EESSI / test-suite

A portable test suite for software installations, using ReFrame
GNU General Public License v2.0
3 stars 11 forks source link

Process binding for pure MPI tests #138

Open casparvl opened 2 months ago

casparvl commented 2 months ago

I'm seeing some strange performance issues with the GROMACS test on our system. I.e. occasionally, it just runs 10 times slower. Looking at htop, I see individual cores not being used - even though I would have expected each core to be running a single process (the GROMACS test is pure MPI).

The generated job script looks like this for a 2-node test:

#!/bin/bash
#SBATCH --job-name="rfm_EESSI_GROMACS_bd8ac108"
#SBATCH --ntasks=256
#SBATCH --ntasks-per-node=128
#SBATCH --cpus-per-task=1
#SBATCH --output=rfm_job.out
#SBATCH --error=rfm_job.err
#SBATCH --time=0:30:0
#SBATCH -p rome
#SBATCH --export=None
source /cvmfs/software.eessi.io/versions/2023.06/init/bash
module load GROMACS/2024.1-foss-2023b
export OMP_NUM_THREADS=1
curl -LJO https://github.com/victorusu/GROMACS_Benchmark_Suite/raw/1.0.0/HECBioSim/Crambin/benchmark.tpr
mpirun -np 256 gmx_mpi mdrun -nb cpu -s benchmark.tpr -dlb yes -npme -1 -ntomp 1

I checked the binding of each process. To my surprise, the processes were bound to NUMA domains. I would never have expected that. According to https://www.open-mpi.org/doc/current/man1/mpirun.1.php when the number of processes is larger than 2, binding should be to socket.

Note that both binding to NUMA domain and to socket are potentially bad for the reproducibility of test performance: to make this performance predictable, I would just like to bind to core. I'm wondering if we shouldn't just call the set_compact_process_binding hook for this test... I'm not sure if this is the cause of my performance variation, but it seems like a good idea to me to enforce binding to core (which is essentially done by set_compact_process_binding) for the GROMACS test (and potentially others).
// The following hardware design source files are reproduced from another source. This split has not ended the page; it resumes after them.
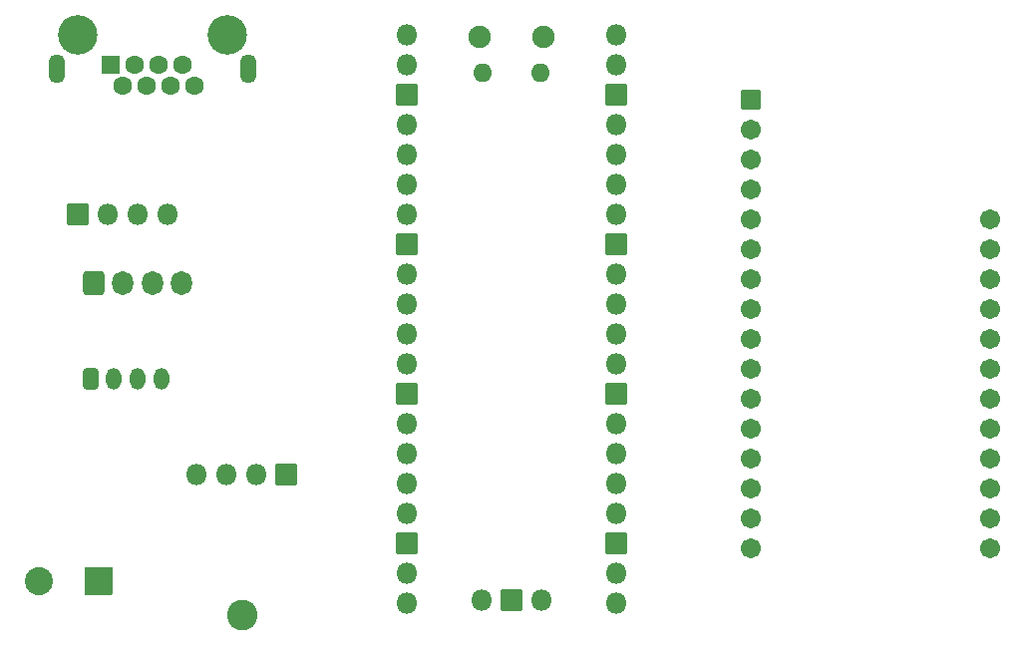
<source format=gbr>
G04 #@! TF.GenerationSoftware,KiCad,Pcbnew,7.0.1*
G04 #@! TF.CreationDate,2023-08-14T23:43:20-05:00*
G04 #@! TF.ProjectId,ControlInputTestRP2040Pico,436f6e74-726f-46c4-996e-707574546573,rev?*
G04 #@! TF.SameCoordinates,Original*
G04 #@! TF.FileFunction,Soldermask,Bot*
G04 #@! TF.FilePolarity,Negative*
%FSLAX46Y46*%
G04 Gerber Fmt 4.6, Leading zero omitted, Abs format (unit mm)*
G04 Created by KiCad (PCBNEW 7.0.1) date 2023-08-14 23:43:20*
%MOMM*%
%LPD*%
G01*
G04 APERTURE LIST*
G04 Aperture macros list*
%AMRoundRect*
0 Rectangle with rounded corners*
0 $1 Rounding radius*
0 $2 $3 $4 $5 $6 $7 $8 $9 X,Y pos of 4 corners*
0 Add a 4 corners polygon primitive as box body*
4,1,4,$2,$3,$4,$5,$6,$7,$8,$9,$2,$3,0*
0 Add four circle primitives for the rounded corners*
1,1,$1+$1,$2,$3*
1,1,$1+$1,$4,$5*
1,1,$1+$1,$6,$7*
1,1,$1+$1,$8,$9*
0 Add four rect primitives between the rounded corners*
20,1,$1+$1,$2,$3,$4,$5,0*
20,1,$1+$1,$4,$5,$6,$7,0*
20,1,$1+$1,$6,$7,$8,$9,0*
20,1,$1+$1,$8,$9,$2,$3,0*%
%AMHorizOval*
0 Thick line with rounded ends*
0 $1 width*
0 $2 $3 position (X,Y) of the first rounded end (center of the circle)*
0 $4 $5 position (X,Y) of the second rounded end (center of the circle)*
0 Add line between two ends*
20,1,$1,$2,$3,$4,$5,0*
0 Add two circle primitives to create the rounded ends*
1,1,$1,$2,$3*
1,1,$1,$4,$5*%
G04 Aperture macros list end*
%ADD10C,3.352000*%
%ADD11RoundRect,0.051000X0.750000X0.750000X-0.750000X0.750000X-0.750000X-0.750000X0.750000X-0.750000X0*%
%ADD12C,1.602000*%
%ADD13O,1.361000X2.464000*%
%ADD14RoundRect,0.051000X-0.800000X0.800000X-0.800000X-0.800000X0.800000X-0.800000X0.800000X0.800000X0*%
%ADD15C,1.702000*%
%ADD16RoundRect,0.051000X1.143000X1.143000X-1.143000X1.143000X-1.143000X-1.143000X1.143000X-1.143000X0*%
%ADD17C,2.388000*%
%ADD18HorizOval,2.602000X0.000000X0.000000X0.000000X0.000000X0*%
%ADD19RoundRect,0.051000X-0.850000X0.850000X-0.850000X-0.850000X0.850000X-0.850000X0.850000X0.850000X0*%
%ADD20O,1.802000X1.802000*%
%ADD21O,1.902000X1.902000*%
%ADD22O,1.602000X1.602000*%
%ADD23RoundRect,0.051000X-0.850000X-0.850000X0.850000X-0.850000X0.850000X0.850000X-0.850000X0.850000X0*%
%ADD24RoundRect,0.301000X-0.600000X-0.725000X0.600000X-0.725000X0.600000X0.725000X-0.600000X0.725000X0*%
%ADD25O,1.802000X2.052000*%
%ADD26RoundRect,0.051000X0.850000X-0.850000X0.850000X0.850000X-0.850000X0.850000X-0.850000X-0.850000X0*%
%ADD27RoundRect,0.301000X-0.350000X-0.625000X0.350000X-0.625000X0.350000X0.625000X-0.350000X0.625000X0*%
%ADD28O,1.302000X1.852000*%
G04 APERTURE END LIST*
D10*
X125730000Y-97790000D03*
X113030000Y-97790000D03*
D11*
X115830700Y-100330000D03*
D12*
X116850700Y-102110000D03*
X117860700Y-100330000D03*
X118880700Y-102110000D03*
X119890700Y-100330000D03*
X120910700Y-102110000D03*
X121920700Y-100330000D03*
X122940700Y-102110000D03*
D13*
X127510000Y-100691950D03*
X111250000Y-100691950D03*
D14*
X170207940Y-103278940D03*
D15*
X170207940Y-105818940D03*
X170207940Y-108358940D03*
X170207940Y-110898940D03*
X170207940Y-113438940D03*
X170207940Y-115978940D03*
X170207940Y-118518940D03*
X170207940Y-121058940D03*
X170207940Y-123598940D03*
X170207940Y-126138940D03*
X170207940Y-128678940D03*
X170207940Y-131218940D03*
X170207940Y-133758940D03*
X170207940Y-136298940D03*
X170207940Y-138838940D03*
X170207940Y-141378940D03*
X190507940Y-141378940D03*
X190507940Y-138838940D03*
X190507940Y-136298940D03*
X190507940Y-133758940D03*
X190507940Y-131218940D03*
X190507940Y-128678940D03*
X190507940Y-126138940D03*
X190507940Y-123598940D03*
X190507940Y-121058940D03*
X190507940Y-118518940D03*
X190507940Y-115978940D03*
X190507940Y-113438940D03*
D16*
X114781900Y-144167000D03*
D17*
X109701900Y-144167000D03*
D18*
X127000000Y-147066000D03*
D19*
X130771900Y-135107000D03*
D20*
X128231900Y-135107000D03*
X125691900Y-135107000D03*
X123151900Y-135107000D03*
D21*
X147135000Y-97920000D03*
D22*
X147435000Y-100950000D03*
X152285000Y-100950000D03*
D21*
X152585000Y-97920000D03*
D20*
X140970000Y-97790000D03*
X140970000Y-100330000D03*
D23*
X140970000Y-102870000D03*
D20*
X140970000Y-105410000D03*
X140970000Y-107950000D03*
X140970000Y-110490000D03*
X140970000Y-113030000D03*
D23*
X140970000Y-115570000D03*
D20*
X140970000Y-118110000D03*
X140970000Y-120650000D03*
X140970000Y-123190000D03*
X140970000Y-125730000D03*
D23*
X140970000Y-128270000D03*
D20*
X140970000Y-130810000D03*
X140970000Y-133350000D03*
X140970000Y-135890000D03*
X140970000Y-138430000D03*
D23*
X140970000Y-140970000D03*
D20*
X140970000Y-143510000D03*
X140970000Y-146050000D03*
X158750000Y-146050000D03*
X158750000Y-143510000D03*
D23*
X158750000Y-140970000D03*
D20*
X158750000Y-138430000D03*
X158750000Y-135890000D03*
X158750000Y-133350000D03*
X158750000Y-130810000D03*
D23*
X158750000Y-128270000D03*
D20*
X158750000Y-125730000D03*
X158750000Y-123190000D03*
X158750000Y-120650000D03*
X158750000Y-118110000D03*
D23*
X158750000Y-115570000D03*
D20*
X158750000Y-113030000D03*
X158750000Y-110490000D03*
X158750000Y-107950000D03*
X158750000Y-105410000D03*
D23*
X158750000Y-102870000D03*
D20*
X158750000Y-100330000D03*
X158750000Y-97790000D03*
X147320000Y-145820000D03*
D23*
X149860000Y-145820000D03*
D20*
X152400000Y-145820000D03*
D24*
X114360000Y-118855000D03*
D25*
X116860000Y-118855000D03*
X119360000Y-118855000D03*
X121860000Y-118855000D03*
D26*
X113030000Y-113030000D03*
D20*
X115570000Y-113030000D03*
X118110000Y-113030000D03*
X120650000Y-113030000D03*
D27*
X114110000Y-127000000D03*
D28*
X116110000Y-127000000D03*
X118110000Y-127000000D03*
X120110000Y-127000000D03*
M02*

</source>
Right now, set_compact_process_binding is only used in the TensorFlow test, where it is quite essential (since that is a hybrid test).

boegel commented 2 months ago

Maybe @victorusu has some experience with this for GROMACS?

casparvl commented 2 months ago

See https://github.com/EESSI/test-suite/pull/139 . I seem to get both better and more consistent performance with binding. Since reproducibility of the performance is important, I'd be in favor of enabling it (I'd probably even be in favor if the performance was worse, as long as it is more consistent :P).